[KUTIPAN BACAAN]
+++++
PERSPEKTIF SOSIOLOGIS TENTANG SEKOLAH BERSTANDAR INTERNASIONAL BERBASIS KEARIFAN LOKAL DALAM MEMBANGUN KARAKTER BANGSA Oleh: Fitri Eriyanti ABSTRACT The establishment of the international standard schools is a good policy because it can improve the students’ competitiveness in international level in facing globalization. However, it can be seen as students’ alienation from their environment’s real condition. The purpose of educational institution as a facility for transferring social values and norms between generations might be ignored, causing the nation’s characters to deteriorate. This article explains the sociological impact of international standard school and the discourse about the development of local wisdom in building the nation’s characters in school. The topic centered on two problems. First, the practice of international standard school as seen through sociological perspective. Second, the role expected to be played by international standard schools in developing local wisdom to build the nation’s characters. This study is important regarding the purpose of education as a mechanism to transfer values and norms intergenerationally, in order to establish international standard school that is based on local wisdom so that students will not forget their Indonesian characters and identities. Keywords: sociological perspective, international standard school, local wisdom, nation’s characters
284
A. Pendahuluan Proses globalisasi sudah merambah sistem pendidikan. Substansi pendidikan nasional diorientasikan pada pemenuhan kebutuhan pasar global di tingkat internasional. Indikator kualitas pendidikan juga diarahkan untuk menyesuaikan kondisi global. Untuk mencapai maksud itu maka muncullah kebijakan sekolah berstandar internasional. Konsep “Berstandar Internasional” mengisyaratkan sebuah sistem pendidikan yang menggunakan standar (atau bahkan berkiblat) pada sistem pendidikan di tingkat internasional. Sistem ini meliputi bahasa pengantar, substansi mata pelajaran, sarana dan prasarana, dan sebagainya. Konsep tersebut juga mengindikasikan adanya sejumlah aturan baku yang harus dijalankan oleh setiap sekolah yang menyandang predikat ini. Aturan baku ini meliputi seluruh komponen dalam proses pembelajaran di sekolah. Sekolah berstandar nasional merupakan sekolah yang sudah memenuhi seluruh Standar Nasional Pendidikan (SNP) dan diperkaya dengan mengacu pada standar pendidikan salah satu negara anggota Organization for Economic Cooperation and Development (OECD) yaitu: Australia, Austria, Belgia, Kanada, Denmark, Finlandia, Perancis, Jerman, Yunani, Hungaria, Irlandia, Italia, Jepang, Korea, Luxemburg, Meksiko, Nederland, New Zeland, Norwegia, Polandia, Portugal, Republik Slovakia, Spanyol, Swedia, Switzerland, Turki, Amerika Serikat dan negara maju lainnya seperti Chili, Estonia, Israel, Rusia, Slovenia, Singapura dan Hongkong yang mutunya telah diakui secara internasional (Haryana, 2008). Sekolah bertaraf internasional merupakan sebuah kebijakan pemerintah yang dikembangkan berdasarkan Undang-Undang (UU) Nomor 20 Tahun 2003 tentang Sistem Pendidikan Nasional (Sisdiknas). Pasal 50 ayat (3)
+++++
[DAFTAR ENTRI]
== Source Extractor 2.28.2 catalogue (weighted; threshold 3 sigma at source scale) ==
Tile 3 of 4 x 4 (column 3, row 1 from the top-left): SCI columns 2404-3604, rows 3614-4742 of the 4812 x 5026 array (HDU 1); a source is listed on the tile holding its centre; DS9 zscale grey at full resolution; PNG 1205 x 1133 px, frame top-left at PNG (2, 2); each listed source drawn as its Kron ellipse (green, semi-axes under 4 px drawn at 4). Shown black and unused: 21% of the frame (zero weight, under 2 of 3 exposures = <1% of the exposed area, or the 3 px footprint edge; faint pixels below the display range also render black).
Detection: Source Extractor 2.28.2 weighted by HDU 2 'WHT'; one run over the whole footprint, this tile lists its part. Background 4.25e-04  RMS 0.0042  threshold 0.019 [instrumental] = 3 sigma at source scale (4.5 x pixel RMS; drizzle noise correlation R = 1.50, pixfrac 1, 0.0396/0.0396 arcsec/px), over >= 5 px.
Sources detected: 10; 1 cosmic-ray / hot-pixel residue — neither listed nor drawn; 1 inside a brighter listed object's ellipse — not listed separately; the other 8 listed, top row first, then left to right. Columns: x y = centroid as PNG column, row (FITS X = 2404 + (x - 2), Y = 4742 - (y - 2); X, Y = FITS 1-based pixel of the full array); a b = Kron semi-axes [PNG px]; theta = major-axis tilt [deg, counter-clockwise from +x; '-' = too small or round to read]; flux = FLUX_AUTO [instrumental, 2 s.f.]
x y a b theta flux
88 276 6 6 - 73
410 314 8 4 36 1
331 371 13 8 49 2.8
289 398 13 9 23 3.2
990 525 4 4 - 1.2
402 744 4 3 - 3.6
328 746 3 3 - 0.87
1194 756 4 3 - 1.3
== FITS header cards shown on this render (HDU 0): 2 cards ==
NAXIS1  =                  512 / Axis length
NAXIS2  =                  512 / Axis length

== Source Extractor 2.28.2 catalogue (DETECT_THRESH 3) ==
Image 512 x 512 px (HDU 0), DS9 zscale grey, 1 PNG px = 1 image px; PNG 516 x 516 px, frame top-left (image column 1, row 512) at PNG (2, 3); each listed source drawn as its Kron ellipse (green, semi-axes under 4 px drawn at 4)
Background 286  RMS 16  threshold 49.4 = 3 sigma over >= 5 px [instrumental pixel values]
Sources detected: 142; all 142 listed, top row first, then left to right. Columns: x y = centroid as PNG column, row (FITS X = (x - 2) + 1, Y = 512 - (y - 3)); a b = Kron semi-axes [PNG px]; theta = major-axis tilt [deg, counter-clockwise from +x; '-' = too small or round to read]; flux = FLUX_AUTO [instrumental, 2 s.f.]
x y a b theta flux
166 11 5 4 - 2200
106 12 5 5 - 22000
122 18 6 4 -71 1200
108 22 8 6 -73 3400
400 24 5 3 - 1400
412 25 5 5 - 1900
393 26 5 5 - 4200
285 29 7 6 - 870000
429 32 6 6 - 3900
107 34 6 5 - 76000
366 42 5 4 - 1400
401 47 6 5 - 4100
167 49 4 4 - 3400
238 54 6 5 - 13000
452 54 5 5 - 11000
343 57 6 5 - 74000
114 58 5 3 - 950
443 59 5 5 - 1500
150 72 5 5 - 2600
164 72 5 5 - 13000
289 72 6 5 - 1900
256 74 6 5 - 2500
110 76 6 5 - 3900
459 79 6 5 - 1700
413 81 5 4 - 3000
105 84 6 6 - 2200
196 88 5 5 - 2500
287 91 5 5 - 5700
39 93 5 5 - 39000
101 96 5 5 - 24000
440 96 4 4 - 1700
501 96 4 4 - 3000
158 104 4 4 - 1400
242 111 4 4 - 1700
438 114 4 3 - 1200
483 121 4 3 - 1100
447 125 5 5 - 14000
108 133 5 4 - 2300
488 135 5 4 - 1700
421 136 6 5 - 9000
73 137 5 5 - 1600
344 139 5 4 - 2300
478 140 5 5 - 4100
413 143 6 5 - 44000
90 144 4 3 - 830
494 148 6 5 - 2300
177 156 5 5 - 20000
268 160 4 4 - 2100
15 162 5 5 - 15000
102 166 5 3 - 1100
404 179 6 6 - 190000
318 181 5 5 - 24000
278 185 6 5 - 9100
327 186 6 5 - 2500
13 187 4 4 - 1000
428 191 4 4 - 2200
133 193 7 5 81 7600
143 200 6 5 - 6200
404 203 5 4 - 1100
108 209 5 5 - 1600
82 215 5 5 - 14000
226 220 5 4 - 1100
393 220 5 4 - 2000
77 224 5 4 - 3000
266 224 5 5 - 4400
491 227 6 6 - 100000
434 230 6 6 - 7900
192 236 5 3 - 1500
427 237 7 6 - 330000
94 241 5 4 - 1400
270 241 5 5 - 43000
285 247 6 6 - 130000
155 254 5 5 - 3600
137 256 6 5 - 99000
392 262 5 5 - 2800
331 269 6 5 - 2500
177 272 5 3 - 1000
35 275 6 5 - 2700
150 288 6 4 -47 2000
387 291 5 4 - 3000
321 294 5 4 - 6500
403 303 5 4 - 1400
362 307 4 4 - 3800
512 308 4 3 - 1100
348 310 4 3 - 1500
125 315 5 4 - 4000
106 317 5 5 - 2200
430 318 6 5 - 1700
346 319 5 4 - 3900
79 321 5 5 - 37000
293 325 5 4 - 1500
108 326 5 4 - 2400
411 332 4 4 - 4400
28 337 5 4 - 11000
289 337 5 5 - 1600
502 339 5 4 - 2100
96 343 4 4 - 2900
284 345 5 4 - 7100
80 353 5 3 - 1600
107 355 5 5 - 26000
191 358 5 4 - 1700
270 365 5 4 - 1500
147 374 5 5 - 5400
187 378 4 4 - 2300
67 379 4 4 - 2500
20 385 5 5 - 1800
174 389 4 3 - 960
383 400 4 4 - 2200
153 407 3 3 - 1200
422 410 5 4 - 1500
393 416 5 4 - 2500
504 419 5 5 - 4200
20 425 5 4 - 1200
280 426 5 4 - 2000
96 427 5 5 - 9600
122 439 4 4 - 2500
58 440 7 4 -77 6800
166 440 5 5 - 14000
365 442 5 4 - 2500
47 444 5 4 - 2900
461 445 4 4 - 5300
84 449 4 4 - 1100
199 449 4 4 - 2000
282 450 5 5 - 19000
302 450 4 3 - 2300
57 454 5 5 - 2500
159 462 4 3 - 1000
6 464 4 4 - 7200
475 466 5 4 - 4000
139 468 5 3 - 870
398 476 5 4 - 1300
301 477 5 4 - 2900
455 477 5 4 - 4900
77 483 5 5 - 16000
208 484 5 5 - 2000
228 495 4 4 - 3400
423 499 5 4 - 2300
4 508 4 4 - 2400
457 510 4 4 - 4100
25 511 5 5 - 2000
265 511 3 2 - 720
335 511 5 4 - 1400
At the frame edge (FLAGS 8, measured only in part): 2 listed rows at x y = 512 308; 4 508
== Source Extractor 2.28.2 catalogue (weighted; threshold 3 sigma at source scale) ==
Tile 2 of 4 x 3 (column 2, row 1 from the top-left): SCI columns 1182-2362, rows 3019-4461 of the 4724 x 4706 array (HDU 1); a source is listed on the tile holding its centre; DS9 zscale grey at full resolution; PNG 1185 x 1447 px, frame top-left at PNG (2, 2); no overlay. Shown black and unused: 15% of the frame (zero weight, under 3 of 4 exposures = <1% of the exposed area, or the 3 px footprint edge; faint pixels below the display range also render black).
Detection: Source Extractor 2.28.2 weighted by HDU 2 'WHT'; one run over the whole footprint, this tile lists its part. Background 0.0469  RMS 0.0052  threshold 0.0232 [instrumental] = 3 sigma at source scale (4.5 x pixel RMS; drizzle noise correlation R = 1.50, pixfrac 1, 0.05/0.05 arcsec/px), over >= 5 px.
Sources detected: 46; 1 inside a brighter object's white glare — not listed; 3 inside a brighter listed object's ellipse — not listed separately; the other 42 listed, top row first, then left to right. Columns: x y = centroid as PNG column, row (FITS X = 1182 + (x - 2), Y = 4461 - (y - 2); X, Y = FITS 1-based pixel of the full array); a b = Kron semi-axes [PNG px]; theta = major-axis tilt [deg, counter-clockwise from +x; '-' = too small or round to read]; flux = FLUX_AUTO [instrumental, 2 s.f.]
+++++
[SOAL LATIHAN] Menurut teks tentang sekolah berstandar internasional, kebijakan sekolah bertaraf internasional dikembangkan berdasarkan undang-undang apa? Tolong jawab dalam satu kalimat.

[SOAL TERJAWAB] Kebijakan itu dikembangkan berdasarkan Undang-Undang (UU) Nomor 20 Tahun 2003 tentang Sistem Pendidikan Nasional (Sisdiknas).